Reprise de la NBA : retour aux nuits blanches pour les fans français

Après plus de trois mois de pause, la NBA reprend dans la nuit de mardi à mercredi. Le moment tant attendu pour les nombreux fans français de NBA est enfin arrivé : retour à l’épreuve des nuits blanches et des ajustements quotidiens pour pouvoir suivre cette nouvelle saison.

Reprise de la NBA : les fans n’attendent que ça

“Ça y est ! Les bonnes vieilles habitudes vont recommencer” explique François, 28 ans, doctorant en recherche médicale et fan de NBA depuis quinze ans. Très excité à l’idée de cette reprise, il vante la qualité de streaming actuelle qui permet “désormais de voir du bon match”. Même son de cloche pour Antoine, 23 ans, étudiant en journalisme sportif à Liège (Belgique) qui porte dès 15 heures, “son maillot sur le dos” et qui a “noté la date de reprise depuis plusieurs mois”. Sa passion pour la NBA est né de son goût pour les jeux vidéos. Lui aussi est “un peu tombé amoureux de ce sport”.

Ismaël, quant à lui, a découvert la NBA en 1988. “Depuis le collège, je n’ai jamais lâché” explique ce futur éducateur, aujourd’hui âgé de 42 ans. Sa passion est telle que durant la période de pause, “franchement bizarre” à ses yeux, il s’autorise à revoir d’anciens matchs parmi les 300 qu’il collectionne chez lui. Il martèle fièrement de disposer “d’une soixantaine de sneakers (baskets)” et se remémore “sa chambre d’ado pleine de posters de joueurs”. Tous les trois ont pour habitude de regarder la NBA en solitaire. François évoque néanmoins le fait d’ “être toujours accompagné de Twitter” pendant ces longues nuits blanches afin de “pouvoir interagir si il y a des hashtags par rapport aux matchs.” C’est aussi l’occasion, quand la fin d’un match approche, de ne pas s’endormir souligne‐t‐il. Antoine déplore le fait de ne “malheureusement pas avoir beaucoup d’amis qui suivent la NBA” tandis qu’Ismaël, organise de rares soirées NBA chez lui, “uniquement pour les grands matchs, sinon c’est tout seul à la maison”.

“Soit je me couche de 23 heures à 2 heures, soit je ne dors pas du tout”

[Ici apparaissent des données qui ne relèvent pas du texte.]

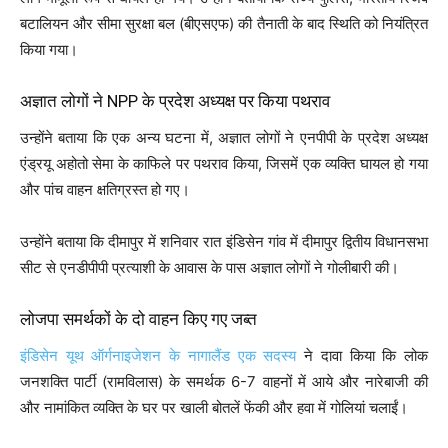
बटालियन और सीमा सुरक्षा बल (बीएसएफ) की तैनाती के बाद स्थिति को नियंत्रित
किया गया।
अज्ञात लोगों ने NPP के प्रदेश अध्यक्ष पर किया पथराव
उन्होंने बताया कि एक अन्य घटना में, अज्ञात लोगों ने एनपीपी के प्रदेश अध्यक्ष
एंड्रयू अहोतो सेमा के काफिले पर पथराव किया, जिसमें एक व्यक्ति घायल हो गया
और पांच वाहन क्षतिग्रस्त हो गए।
उन्होंने बताया कि दीमापुर में शनिवार रात इंडिसेन गांव में दीमापुर द्वितीय विधानसभा
सीट से एनडीपीपी प्रत्याशी के आवास के पास अज्ञात लोगों ने गोलीबारी की।
लोजपा समर्थकों के दो वाहन किए गए जब्त
इंडिसेन यूथ ऑर्गनाइजेशन के नागालैंड एक सदस्य
ने दावा किया कि लोक
जनशक्ति पार्टी (रामविलास) के समर्थक 6-7 वाहनों में आये और नारेबाजी की
और नामांकित व्यक्ति के घर पर खाली बोतलें फेंकी और हवा में गोलियां चलाईं।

Être Français et fan de NBA n’est pas de tout repos. Les matchs étant diffusés en pleine nuit (la saison démarre à 2 heures du matin ce mercredi par le match Philadelphie‐Boston), un aménagement d’emploi du temps s’impose ! “Par chance, je suis un petit dormeur” explique Ismaël en riant. “Comme je ne suis pas quelqu’un de raisonnable, je sais que ça va me bousiller toutes mes nuits, ça c’est une certitude. J’arrive quand même à m’arranger : je dors de 22h à 2h du matin, ça me laisse quand même quatre bonne heures pour dormir si besoin est” explique t‐il. “Au pire, si je suis vraiment fatigué, je profite de l’heure du déjeuner pour faire une micro‐sieste pendant une demie‐heure”. De son côté, François sait que la première semaine lui “manque tellement” qu’il va regarder tous les matchs quitte à être fatigué au travail. “Soit je me couche de 23 heures à 2 heures, soit je ne dors pas du tout” avoue‐t‐il. Il tempère : “au bout d’une semaine ou dix jours, je vais regarder mon équipe de cœur et les grosses affiches mais pas tous les matchs non plus.”

Antoine reconnaît lui que les horaires de diffusion sont “très contraignants quand on habite en Europe mais la passion nous pousse à rester éveillé pour regarder les matchs. Après c’est à nous d’assumer le lendemain matin.” Conscient de la fatigue que peut provoquer le visionnage intensif de la NBA, il regarde tout de même en replay lorsqu’il sait “qu’une grosse journée l’attend le lendemain”. Tous reconnaissent être déjà arrivé “cernés” ou “avec une tête de zombie” au travail, selon leurs mots, mais c’est le risque à prendre lorsqu’on est un vrai fan de NBA. Ce mode de vie qui consiste à “vivre la nuit pendant 6 ou 7 mois” comme François l’explique, ne laisse pas leurs proches indifférents. “C’est particulier mais au bout d’un moment, ils comprennent” explique Antoine. Pour sa part, François avoue que “parfois, ils ne comprennent pas.” Ismaël lui, pointe du doigt la réaction de sa “madame” qui, lorsqu’il sort du lit à 1 heure du matin “le regarde toujours bizarrement”.